What to work on:
Repeat exactly, and only, the lines from the one containing "1.6 | 153 |" through the last line of the data below.
*-*-*
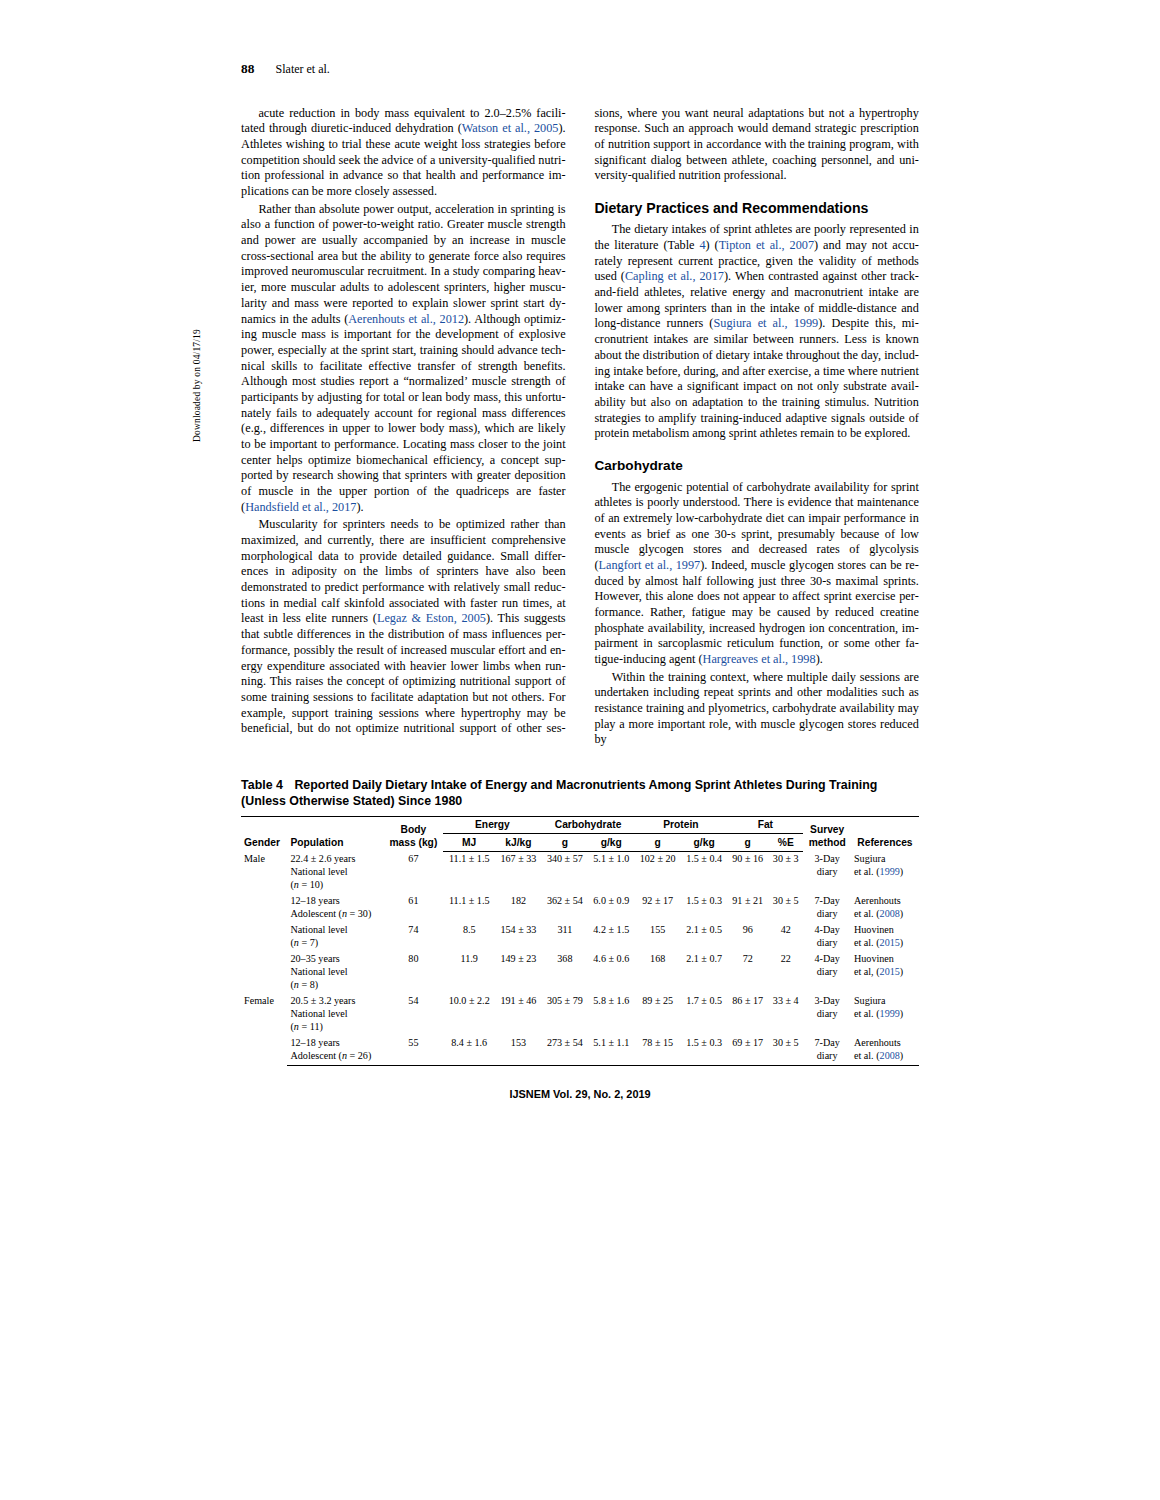Downloaded by on 04/17/19
88 Slater et al.
acute reduction in body mass equivalent to 2.0–2.5% facilitated through diuretic-induced dehydration (Watson et al., 2005). Athletes wishing to trial these acute weight loss strategies before competition should seek the advice of a university-qualified nutrition professional in advance so that health and performance implications can be more closely assessed.
Rather than absolute power output, acceleration in sprinting is also a function of power-to-weight ratio. Greater muscle strength and power are usually accompanied by an increase in muscle cross-sectional area but the ability to generate force also requires improved neuromuscular recruitment. In a study comparing heavier, more muscular adults to adolescent sprinters, higher muscularity and mass were reported to explain slower sprint start dynamics in the adults (Aerenhouts et al., 2012). Although optimizing muscle mass is important for the development of explosive power, especially at the sprint start, training should advance technical skills to facilitate effective transfer of strength benefits. Although most studies report a “normalized’ muscle strength of participants by adjusting for total or lean body mass, this unfortunately fails to adequately account for regional mass differences (e.g., differences in upper to lower body mass), which are likely to be important to performance. Locating mass closer to the joint center helps optimize biomechanical efficiency, a concept supported by research showing that sprinters with greater deposition of muscle in the upper portion of the quadriceps are faster (Handsfield et al., 2017).
Muscularity for sprinters needs to be optimized rather than maximized, and currently, there are insufficient comprehensive morphological data to provide detailed guidance. Small differences in adiposity on the limbs of sprinters have also been demonstrated to predict performance with relatively small reductions in medial calf skinfold associated with faster run times, at least in less elite runners (Legaz & Eston, 2005). This suggests that subtle differences in the distribution of mass influences performance, possibly the result of increased muscular effort and energy expenditure associated with heavier lower limbs when running. This raises the concept of optimizing nutritional support of some training sessions to facilitate adaptation but not others. For example, support training sessions where hypertrophy may be beneficial, but do not optimize nutritional support of other sessions, where you want neural adaptations but not a hypertrophy response. Such an approach would demand strategic prescription of nutrition support in accordance with the training program, with significant dialog between athlete, coaching personnel, and university-qualified nutrition professional.
Dietary Practices and Recommendations
The dietary intakes of sprint athletes are poorly represented in the literature (Table 4) (Tipton et al., 2007) and may not accurately represent current practice, given the validity of methods used (Capling et al., 2017). When contrasted against other track-and-field athletes, relative energy and macronutrient intake are lower among sprinters than in the intake of middle-distance and long-distance runners (Sugiura et al., 1999). Despite this, micronutrient intakes are similar between runners. Less is known about the distribution of dietary intake throughout the day, including intake before, during, and after exercise, a time where nutrient intake can have a significant impact on not only substrate availability but also on adaptation to the training stimulus. Nutrition strategies to amplify training-induced adaptive signals outside of protein metabolism among sprint athletes remain to be explored.
Carbohydrate
The ergogenic potential of carbohydrate availability for sprint athletes is poorly understood. There is evidence that maintenance of an extremely low-carbohydrate diet can impair performance in events as brief as one 30-s sprint, presumably because of low muscle glycogen stores and decreased rates of glycolysis (Langfort et al., 1997). Indeed, muscle glycogen stores can be reduced by almost half following just three 30-s maximal sprints. However, this alone does not appear to affect sprint exercise performance. Rather, fatigue may be caused by reduced creatine phosphate availability, increased hydrogen ion concentration, impairment in sarcoplasmic reticulum function, or some other fatigue-inducing agent (Hargreaves et al., 1998).
Within the training context, where multiple daily sessions are undertaken including repeat sprints and other modalities such as resistance training and plyometrics, carbohydrate availability may play a more important role, with muscle glycogen stores reduced by
Table 4 Reported Daily Dietary Intake of Energy and Macronutrients Among Sprint Athletes During Training (Unless Otherwise Stated) Since 1980
| Gender | Population | Body mass (kg) | Energy | Carbohydrate | Protein | Fat | Survey method | References |
| --- | --- | --- | --- | --- | --- | --- | --- | --- |
| MJ | kJ/kg | g | g/kg | g | g/kg | g | %E |
| Male | 22.4 ± 2.6 years National level ( n = 10) | 67 | 11.1 ± 1.5 | 167 ± 33 | 340 ± 57 | 5.1 ± 1.0 | 102 ± 20 | 1.5 ± 0.4 | 90 ± 16 | 30 ± 3 | 3-Day diary | Sugiura et al. ( 1999 ) |
| 12–18 years Adolescent ( n = 30) | 61 | 11.1 ± 1.5 | 182 | 362 ± 54 | 6.0 ± 0.9 | 92 ± 17 | 1.5 ± 0.3 | 91 ± 21 | 30 ± 5 | 7-Day diary | Aerenhouts et al. ( 2008 ) |
| National level ( n = 7) | 74 | 8.5 | 154 ± 33 | 311 | 4.2 ± 1.5 | 155 | 2.1 ± 0.5 | 96 | 42 | 4-Day diary | Huovinen et al. ( 2015 ) |
| 20–35 years National level ( n = 8) | 80 | 11.9 | 149 ± 23 | 368 | 4.6 ± 0.6 | 168 | 2.1 ± 0.7 | 72 | 22 | 4-Day diary | Huovinen et al, ( 2015 ) |
| Female | 20.5 ± 3.2 years National level ( n = 11) | 54 | 10.0 ± 2.2 | 191 ± 46 | 305 ± 79 | 5.8 ± 1.6 | 89 ± 25 | 1.7 ± 0.5 | 86 ± 17 | 33 ± 4 | 3-Day diary | Sugiura et al. ( 1999 ) |
| 12–18 years Adolescent ( n = 26) | 55 | 8.4 ± 1.6 | 153 | 273 ± 54 | 5.1 ± 1.1 | 78 ± 15 | 1.5 ± 0.3 | 69 ± 17 | 30 ± 5 | 7-Day diary | Aerenhouts et al. ( 2008 ) |
IJSNEM Vol. 29, No. 2, 2019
*-*-*
Response below:
| 12–18 years Adolescent ( n = 26) | 55 | 8.4 ± 1.6 | 153 | 273 ± 54 | 5.1 ± 1.1 | 78 ± 15 | 1.5 ± 0.3 | 69 ± 17 | 30 ± 5 | 7-Day diary | Aerenhouts et al. ( 2008 ) |
IJSNEM Vol. 29, No. 2, 2019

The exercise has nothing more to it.